Primal S1 E7, Plague of Madness succeeds as a piece of horror by understanding how to layer multiple genres over each other to create something refreshing. The episode begins, as many horror stories do, benign and peaceful. A herd of sauropods (giant long-neck dinosaurs) is seen nesting and eating together. Tartakovsky takes ample time showing this family group, instilling a sense of harmony for the audience. In a cruel twist he then, quite literally, rips that harmony apart by introducing a virus – a freaking zombie virus. To a massive sauropod. Like George Romero’s classic Night of the Living Dead and 28 Days Later, we get to see in terror as this peaceful moment is ground to a bloody pulp by one of their own who has contracted an illness none of them understand. This is an element of zombie horror that often gets overlooked and underappreciated – the rot of the infection and how it affects the victim before they start ripping the ones they care about to shreds. The terror is almost as psychological as it is physical – and this gets worse once Spear and Fang, the show’s protagonists, enter the scene.
As Spear and Fang encounter the mad sauropod, Plage of Madness’s other horror influence kicks in. Typically, giant monster horror isn’t seen as “scary” as most other types of horror. Lumbering monsters are imposing, but tend to lack the intimate thrill of slashers, ghost stories, or zombie flicks. This largely has to do with the scale of disaster in monster films. When a giant monster is wrecking a city and terrorizing thousands instead of just a few, it’s easy to lose the sense of urgency and terror found in most other horror genres. This element is precisely where Primal succeeds. The infected dinosaur has a deadlock on our two protagonists, and its relentless pursuit provides an intensity seldom seen in a horror story where the antagonist is so massive. The infected, crazed sauropod screams and flails wildly as it rushes after Spear and Fang, smashing through massive trees and surviving falls off of cliffs and into lava. Spear and Fang aren’t the kind to run from a fight either. The caveman and T-Rex duo have stood their ground against many-a foe that they shouldn’t have had a chance against. This is unlike anything they’ve been up against though – the rotting corpse of an animal too big to bring down under normal circumstances, now after suddenly hunting them without any kind of provocation. The psychological damage starts to take hold on Spear. He has a nightmare about such a sickness infecting himself and Fang, which demonstrates the horror that even a hardened survivor like himself can feel at being confronted with this fate.

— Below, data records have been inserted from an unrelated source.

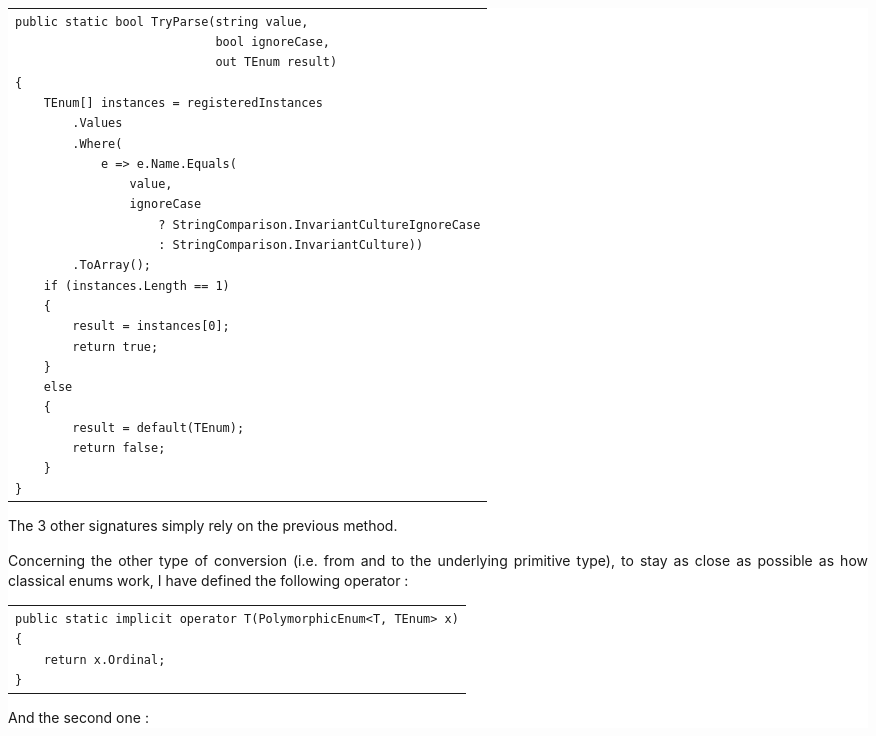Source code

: <div style="text-align: justify;">
<div id="highlighter_209184">
<table border="0" cellspacing="0" cellpadding="0">
<tbody>
<tr>
<td>
<div>
<div><code>public static bool TryParse(string value,</code></div>
<div><code>                            </code><code>bool ignoreCase,</code></div>
<div><code>                            </code><code>out TEnum result)</code></div>
<div><code>{</code></div>
<div><code>    </code><code>TEnum[] instances = registeredInstances</code></div>
<div><code>        </code><code>.Values</code></div>
<div><code>        </code><code>.Where(</code></div>
<div><code>            </code><code>e =&gt; e.Name.Equals(</code></div>
<div><code>                </code><code>value,</code></div>
<div><code>                </code><code>ignoreCase</code></div>
<div><code>                    </code><code>? StringComparison.InvariantCultureIgnoreCase</code></div>
<div><code>                    </code><code>: StringComparison.InvariantCulture))</code></div>
<div><code>        </code><code>.ToArray();</code></div>
<div><code>    </code><code>if (instances.Length == 1)</code></div>
<div><code>    </code><code>{</code></div>
<div><code>        </code><code>result = instances[0];</code></div>
<div><code>        </code><code>return true;</code></div>
<div><code>    </code><code>}</code></div>
<div><code>    </code><code>else</code></div>
<div><code>    </code><code>{</code></div>
<div><code>        </code><code>result = default(TEnum);</code></div>
<div><code>        </code><code>return false;</code></div>
<div><code>    </code><code>}</code></div>
<div><code>}</code></div>
</div></td>
</tr>
</tbody>
</table>
</div>
</div>
<p style="text-align: justify;">The 3 other signatures simply rely on the previous method.</p>
<p style="text-align: justify;">Concerning the other type of conversion (i.e. from and to the underlying primitive type), to stay as close as possible as how classical enums work, I have defined the following operator :</p>

<div style="text-align: justify;">
<div id="highlighter_595022">
<table border="0" cellspacing="0" cellpadding="0">
<tbody>
<tr>
<td>
<div>
<div><code>public static implicit operator T(PolymorphicEnum&lt;T, TEnum&gt; x)</code></div>
<div><code>{</code></div>
<div><code>    </code><code>return x.Ordinal;</code></div>
<div><code>}</code></div>
</div></td>
</tr>
</tbody>
</table>
</div>
</div>
<p style="text-align: justify;">And the second one :</p>

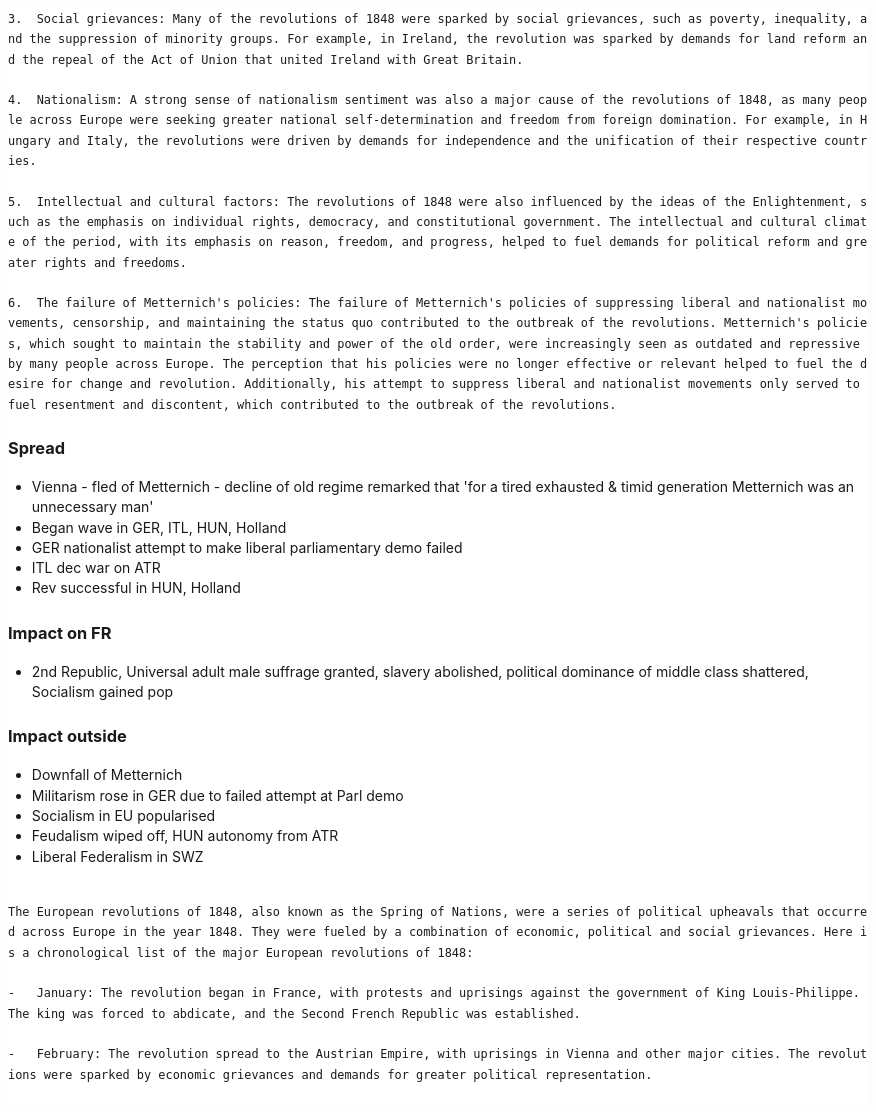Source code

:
 ```ad-note
3.  Social grievances: Many of the revolutions of 1848 were sparked by social grievances, such as poverty, inequality, and the suppression of minority groups. For example, in Ireland, the revolution was sparked by demands for land reform and the repeal of the Act of Union that united Ireland with Great Britain.
    
4.  Nationalism: A strong sense of nationalism sentiment was also a major cause of the revolutions of 1848, as many people across Europe were seeking greater national self-determination and freedom from foreign domination. For example, in Hungary and Italy, the revolutions were driven by demands for independence and the unification of their respective countries.
    
5.  Intellectual and cultural factors: The revolutions of 1848 were also influenced by the ideas of the Enlightenment, such as the emphasis on individual rights, democracy, and constitutional government. The intellectual and cultural climate of the period, with its emphasis on reason, freedom, and progress, helped to fuel demands for political reform and greater rights and freedoms.
    
6.  The failure of Metternich's policies: The failure of Metternich's policies of suppressing liberal and nationalist movements, censorship, and maintaining the status quo contributed to the outbreak of the revolutions. Metternich's policies, which sought to maintain the stability and power of the old order, were increasingly seen as outdated and repressive by many people across Europe. The perception that his policies were no longer effective or relevant helped to fuel the desire for change and revolution. Additionally, his attempt to suppress liberal and nationalist movements only served to fuel resentment and discontent, which contributed to the outbreak of the revolutions.

```

### Spread

- Vienna - fled of Metternich - decline of old regime remarked that 'for a tired exhausted & timid generation Metternich was an unnecessary man'
- Began wave in GER, ITL, HUN, Holland
- GER nationalist attempt to make liberal parliamentary demo failed
- ITL dec war on ATR
- Rev successful in HUN, Holland

### Impact on FR

- 2nd Republic, Universal adult male suffrage granted, slavery abolished, political dominance of middle class shattered, Socialism gained pop

### Impact outside

- Downfall of Metternich
- Militarism rose in GER due to failed attempt at Parl demo
- Socialism in EU popularised
- Feudalism wiped off, HUN autonomy from ATR
- Liberal Federalism in SWZ

```ad-info

The European revolutions of 1848, also known as the Spring of Nations, were a series of political upheavals that occurred across Europe in the year 1848. They were fueled by a combination of economic, political and social grievances. Here is a chronological list of the major European revolutions of 1848:

-   January: The revolution began in France, with protests and uprisings against the government of King Louis-Philippe. The king was forced to abdicate, and the Second French Republic was established.
    
-   February: The revolution spread to the Austrian Empire, with uprisings in Vienna and other major cities. The revolutions were sparked by economic grievances and demands for greater political representation.
    
```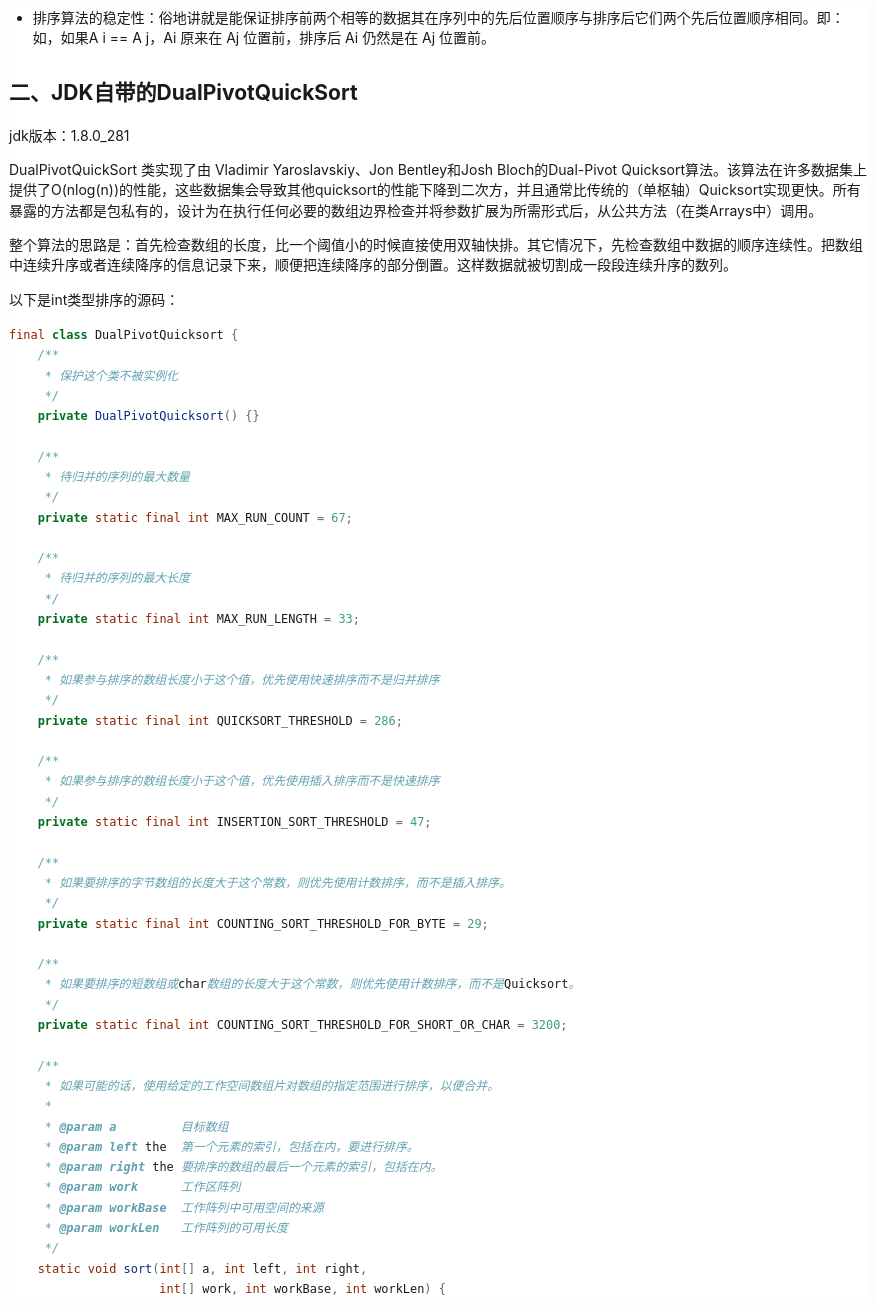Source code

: + 排序算法的稳定性：俗地讲就是能保证排序前两个相等的数据其在序列中的先后位置顺序与排序后它们两个先后位置顺序相同。即：如，如果A i == A j，Ai 原来在 Aj 位置前，排序后 Ai 仍然是在 Aj 位置前。

## 二、JDK自带的DualPivotQuickSort

jdk版本：1.8.0_281

DualPivotQuickSort 类实现了由 Vladimir Yaroslavskiy、Jon Bentley和Josh Bloch的Dual-Pivot Quicksort算法。该算法在许多数据集上提供了O(nlog(n))的性能，这些数据集会导致其他quicksort的性能下降到二次方，并且通常比传统的（单枢轴）Quicksort实现更快。所有暴露的方法都是包私有的，设计为在执行任何必要的数组边界检查并将参数扩展为所需形式后，从公共方法（在类Arrays中）调用。

整个算法的思路是：首先检查数组的长度，比一个阈值小的时候直接使用双轴快排。其它情况下，先检查数组中数据的顺序连续性。把数组中连续升序或者连续降序的信息记录下来，顺便把连续降序的部分倒置。这样数据就被切割成一段段连续升序的数列。

以下是int类型排序的源码：

```java
final class DualPivotQuicksort {
    /**
     * 保护这个类不被实例化
     */
    private DualPivotQuicksort() {}

    /**
     * 待归并的序列的最大数量
     */
    private static final int MAX_RUN_COUNT = 67;

    /**
     * 待归并的序列的最大长度
     */
    private static final int MAX_RUN_LENGTH = 33;

    /**
     * 如果参与排序的数组长度小于这个值，优先使用快速排序而不是归并排序
     */
    private static final int QUICKSORT_THRESHOLD = 286;

    /**
     * 如果参与排序的数组长度小于这个值，优先使用插入排序而不是快速排序
     */
    private static final int INSERTION_SORT_THRESHOLD = 47;

    /**
     * 如果要排序的字节数组的长度大于这个常数，则优先使用计数排序，而不是插入排序。
     */
    private static final int COUNTING_SORT_THRESHOLD_FOR_BYTE = 29;

    /**
     * 如果要排序的短数组或char数组的长度大于这个常数，则优先使用计数排序，而不是Quicksort。
     */
    private static final int COUNTING_SORT_THRESHOLD_FOR_SHORT_OR_CHAR = 3200;

   	/**
     * 如果可能的话，使用给定的工作空间数组片对数组的指定范围进行排序，以便合并。
     *
     * @param a         目标数组
     * @param left the  第一个元素的索引，包括在内，要进行排序。
     * @param right the 要排序的数组的最后一个元素的索引，包括在内。
     * @param work 	    工作区阵列
     * @param workBase  工作阵列中可用空间的来源
     * @param workLen   工作阵列的可用长度
     */
    static void sort(int[] a, int left, int right,
                     int[] work, int workBase, int workLen) {
```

The sauropod’s screams that echo through Spear and Fang’s – and the audience’s – minds aren’t ones of rage or primal fury, but of pain and insanity. It’s mostly impervious to harm because its body is already dead and decaying. The mad herbivore’s entire existence is a swirl of unimaginable torture. This is where the ultimate horror, the element that stays with the audience long after the episode is over, comes in. This once peaceful creature is trapped inside its own body, watching itself kill indiscriminately and be unable to so anything about it except scream. The feeling of being pursued by such a monster is perfectly crafted by Tartakovsky, who blends multiple genres of horror into a perfect 20 minutes of terror. Existential dread, zombification, and giant monster horror all come together as one of the most memorable episodes of an absolutely stellar animated series. If you haven’t seen Primal, by all means go to HBO Max (or buy it on Blu-Ray), and binge the whole thing now. Wait until dark for episode 7, Plague of Madness, though – and remember to run.